### Problem to work on
Set out word for word the line that contains "thumb ip: (276, 231)" and each line after it, through the end of the data below, but exclude the pictures.

Exercise data: Begin

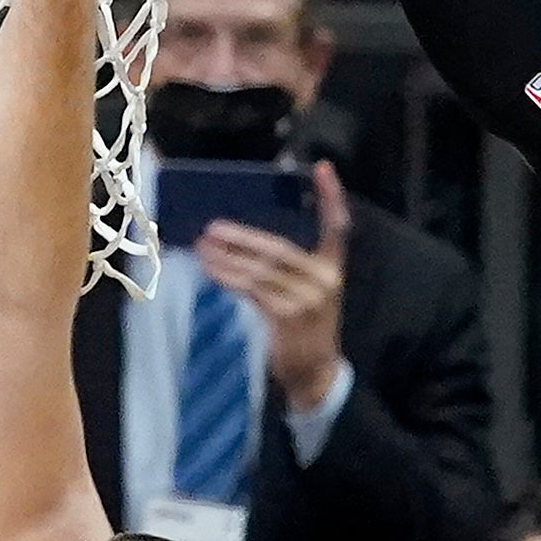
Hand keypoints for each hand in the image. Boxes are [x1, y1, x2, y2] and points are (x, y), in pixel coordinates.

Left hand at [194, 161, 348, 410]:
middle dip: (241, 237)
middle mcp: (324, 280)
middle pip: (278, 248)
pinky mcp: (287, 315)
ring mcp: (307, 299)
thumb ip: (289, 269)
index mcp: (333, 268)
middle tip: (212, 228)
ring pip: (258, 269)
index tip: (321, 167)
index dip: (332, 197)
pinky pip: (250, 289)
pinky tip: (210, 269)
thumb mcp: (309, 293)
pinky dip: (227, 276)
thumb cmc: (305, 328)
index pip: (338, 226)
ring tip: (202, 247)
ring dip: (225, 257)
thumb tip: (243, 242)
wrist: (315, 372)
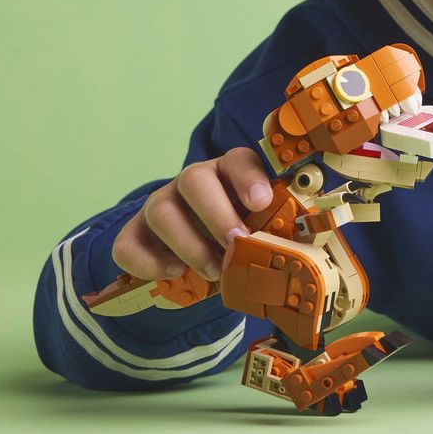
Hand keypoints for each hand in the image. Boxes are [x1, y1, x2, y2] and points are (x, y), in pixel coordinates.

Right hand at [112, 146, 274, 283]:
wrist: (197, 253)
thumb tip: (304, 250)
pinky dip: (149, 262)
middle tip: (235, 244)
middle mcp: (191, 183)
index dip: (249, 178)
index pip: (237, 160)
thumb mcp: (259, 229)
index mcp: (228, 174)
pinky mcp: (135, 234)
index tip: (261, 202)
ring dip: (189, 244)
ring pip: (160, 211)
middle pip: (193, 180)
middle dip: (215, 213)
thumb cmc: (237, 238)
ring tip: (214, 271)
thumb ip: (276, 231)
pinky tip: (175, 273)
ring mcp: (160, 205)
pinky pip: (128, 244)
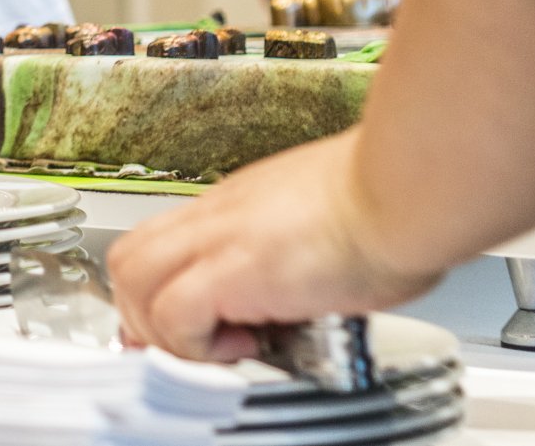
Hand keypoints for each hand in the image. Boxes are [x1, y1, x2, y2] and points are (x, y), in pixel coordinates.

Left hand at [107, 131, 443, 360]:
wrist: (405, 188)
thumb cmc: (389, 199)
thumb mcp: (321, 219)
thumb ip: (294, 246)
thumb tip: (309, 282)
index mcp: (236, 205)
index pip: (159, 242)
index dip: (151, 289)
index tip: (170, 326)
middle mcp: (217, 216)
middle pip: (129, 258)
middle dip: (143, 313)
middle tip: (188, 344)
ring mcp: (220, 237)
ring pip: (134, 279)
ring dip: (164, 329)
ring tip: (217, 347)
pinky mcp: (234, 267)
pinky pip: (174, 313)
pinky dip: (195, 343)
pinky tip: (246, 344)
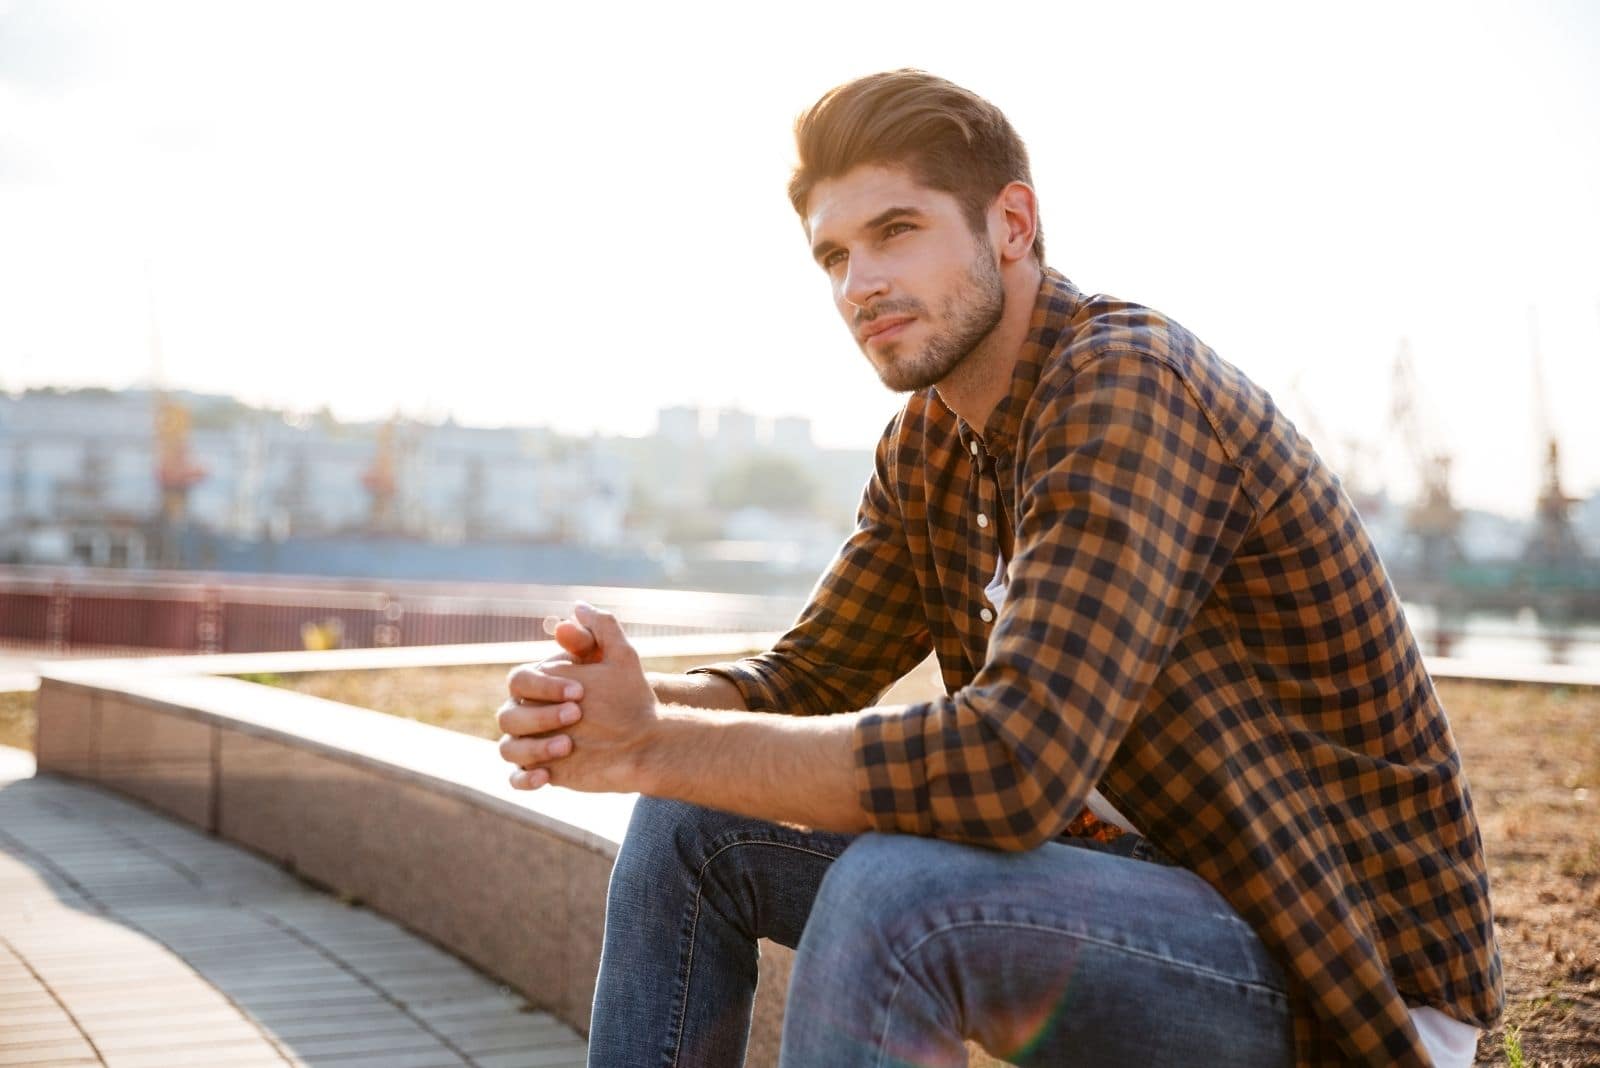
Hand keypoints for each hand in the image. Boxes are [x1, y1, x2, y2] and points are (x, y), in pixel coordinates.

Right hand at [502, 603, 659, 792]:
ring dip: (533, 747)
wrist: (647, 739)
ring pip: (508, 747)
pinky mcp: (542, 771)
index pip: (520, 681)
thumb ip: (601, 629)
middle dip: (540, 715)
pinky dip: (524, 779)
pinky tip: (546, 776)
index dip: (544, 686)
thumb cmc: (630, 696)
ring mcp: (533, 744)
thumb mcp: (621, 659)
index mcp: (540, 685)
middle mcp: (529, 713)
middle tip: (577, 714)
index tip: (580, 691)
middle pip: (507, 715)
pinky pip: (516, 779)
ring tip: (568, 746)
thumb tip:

Exercise data: End

### Answer to this problem
thumb ip: (276, 231)
pinky tip: (175, 273)
ring mcp: (160, 205)
pinky pip: (128, 244)
Hand keypoints for each hand in the image. Boxes are [x1, y1, x2, y2] and points are (x, y), in pixel coordinates.

Left hand at [107, 131, 443, 360]:
wrist: (405, 188)
thumb cmc: (389, 199)
thumb mcp: (321, 219)
thumb ip: (294, 246)
thumb tip: (309, 282)
index mcp: (236, 205)
index pip: (159, 242)
index dip: (151, 289)
index tip: (170, 326)
middle mcp: (217, 216)
middle pip: (129, 258)
middle dip: (143, 313)
middle tip: (188, 344)
ring mcp: (220, 237)
ring pip: (134, 279)
ring dip: (164, 329)
ring tip: (217, 347)
pinky mcp: (234, 267)
pinky pip: (174, 313)
pinky dip: (195, 343)
pinky tip: (246, 344)
Hand keypoints for each hand in the image. Boxes are [x1, y1, x2, y2] and points are (x, y), in pixel coordinates.

Right hand at [502, 603, 659, 792]:
ring dip: (533, 747)
wrist: (647, 739)
ring pip: (508, 747)
pinky mcp: (542, 771)
index pip: (520, 681)
thumb ip: (601, 629)
middle dip: (540, 715)
pinky dip: (524, 779)
pinky tip: (546, 776)
index dip: (544, 686)
thumb cmc: (630, 696)
ring mcp: (533, 744)
thumb mcp: (621, 659)
index mcp: (540, 685)
middle mcp: (529, 713)
middle tip: (577, 714)
index tip: (580, 691)
middle pip: (507, 715)
pinky pip: (516, 779)
ring tip: (568, 746)
thumb tip:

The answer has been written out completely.